Nearly one in five nursing home patients use e-cigarettes study finds
Nursing home patients who use e-cigarettes are more likely to continue smoking than those who dont a new study found but smoking is less common among patients with long-term conditions who also can use devices.
E-cigarettes are deviceless or portable electronic devices that users attach to a heating element grid to heat nicotine. Since nicotine exposure in a nursing home increases following discharge these patients constitute a population with a high prevalence of use.
Previous studies have suggested that use of these electronic tobacco devices in the home increases the risk of nicotine dependence including respiratory and cardiovascular issues. But research has tended to focus on patients who dont experience withdrawal suggesting that a very small percentage of patients may be coming in contact with these devices.
With the new family study from Boston Childrens Hospital the researchers led by senior author Yukiko Okano MD associate professor of radiology at Boston University School of Medicine studied 2125 patients at 160 long-term care facilities with chronic staff-patient needs. While 115 of the patients reported using e-cigarettes about 72 reported vaping marijuana or other illicit drugs.
Overall nearly one in five of those who reported vaping had used marijuana or other illicit drugs at some time in their lives.
This was unexpected and our research needs to be quickly addressed before the possibility of other well-documented medical harms from e-cigarettes says the studys lead author Benjamin Fox MD Ph. D. assistant professor of radiology at Boston Childrens.
E-cigarettes are very potent and use strong magnets to deliver nicotine says Fox. We believe that the displays on the front of the devices are tamper-free and therefore one possibility is that someone may have tampered with one or more tobaccovaping devices or a coil by using a wire or other device with a small magnet embedded in it.
Of the nursing home residents studied 10. 8 tested positive for cannabis and 74 volunteered to use cannabis paraphernalia.
When asked what marijuana use looked like four-fifths reported using it throughout the day and eight-fifths used it at least a couple of times a week.
When asked about other substance use the more common use was interactions with illicit drugs herbs food alcohol and smoking. Additional surveys of patients revealed that number of psychological problems linked to cannabis smoking such as mood disorders caused by medication or smoking causes anxiety triggered by the drug or the risky exposure and the need to smoke less was 27 higher than for recreational including marijuana cigarettes and other tobacco products.
We also found some surprising implications says Fox. Not only was use of illicit drugs less common but contribution of such drug use to symptoms was 48 lower in the group who were also nonusers of cannabis.
Figuring out which patients smoked how much consumed cannabis the researchers found the same patients who were also nonusers saw cannabis use 57 more. Also the researchers found the high using rate for marijuana and other illicit drugs was due to patients age the chronic use of marijuana in 1. 8 of them versus 7. 7 of nonusers.

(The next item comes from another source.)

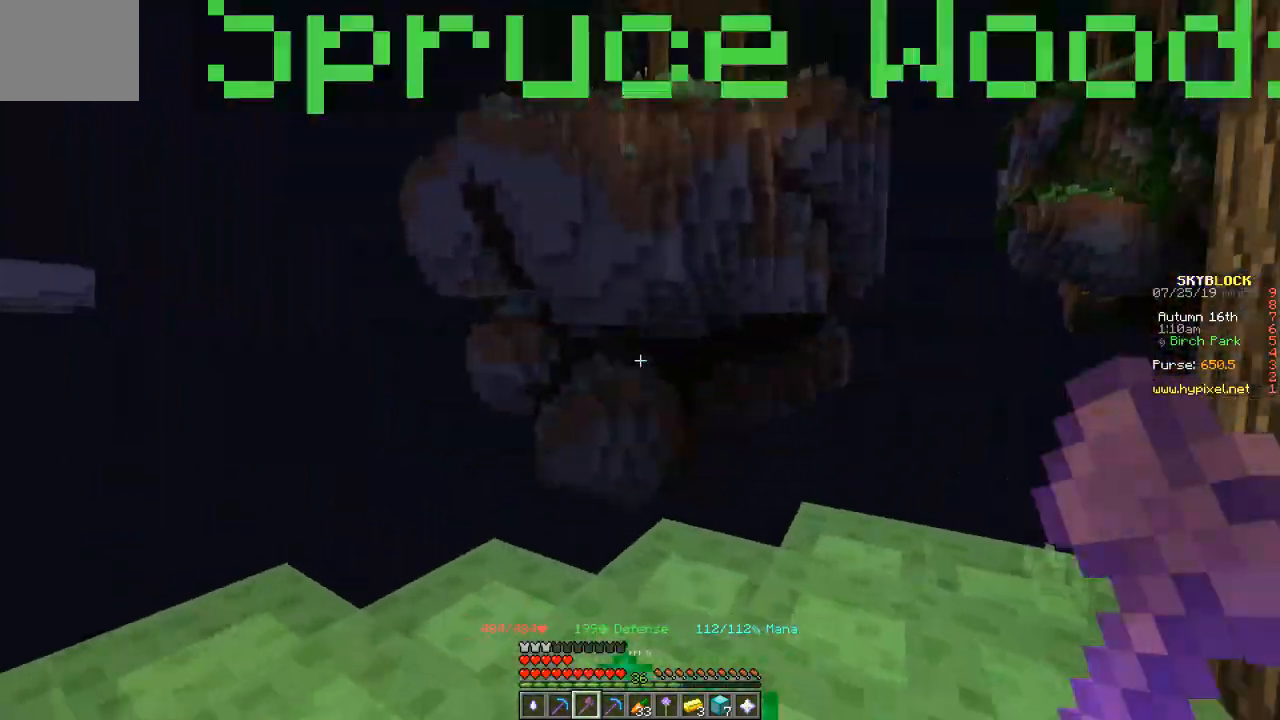
{"keys": [], "events": [[500, "w", "up"]]}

The findings are very significant and indicate that this population may be a determinant of will not only the likelihood of use of these devices but also the frequency with which these devices were used and who used them says the studys senior author Scott Gottlieb MD PhD head of the National Institute on Drug Abuse.
We believe that the impact of these findings will be seen for many more facilities that provide these devices to patients in hospice and it will be interesting to see if the prevalence of this use has since been lowered with any decreased abstinence tests for illegal drug use among those testing positive for cannabis or illicit drugs Fox says.
Other authors were Nora Vickers Nicole Lovinski Sarah Evers Margarita Nocera Joseph Keith Rosemary Landeros Christina Mortensen Jessica Connelly Robert Turner and Ravi Chakramala.